> _Task requirements_
Please retype the data that follows, starting at the line containing "chou-fleur, madeleine Dubarry</p>" and stopping after the last line.

☆ ☆ ☆ ☆

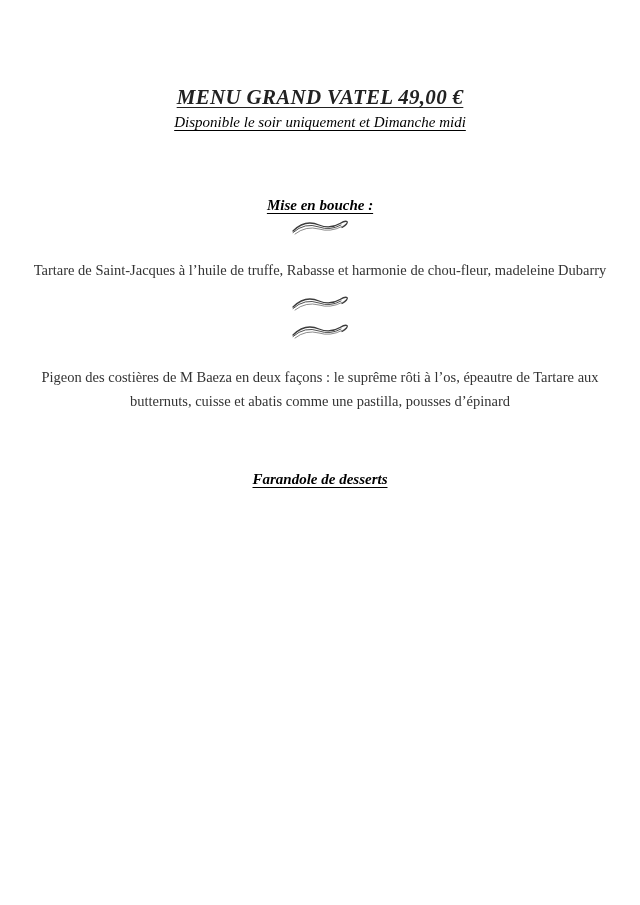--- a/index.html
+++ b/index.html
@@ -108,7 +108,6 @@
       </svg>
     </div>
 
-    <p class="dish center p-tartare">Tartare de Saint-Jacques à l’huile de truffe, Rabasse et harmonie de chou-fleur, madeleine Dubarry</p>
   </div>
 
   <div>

☆ ☆ ☆ ☆

> _Result of the task_
-    <p class="dish center p-tartare">Tartare de Saint-Jacques à l’huile de truffe, Rabasse et harmonie de chou-fleur, madeleine Dubarry</p>
   </div>
 
   <div>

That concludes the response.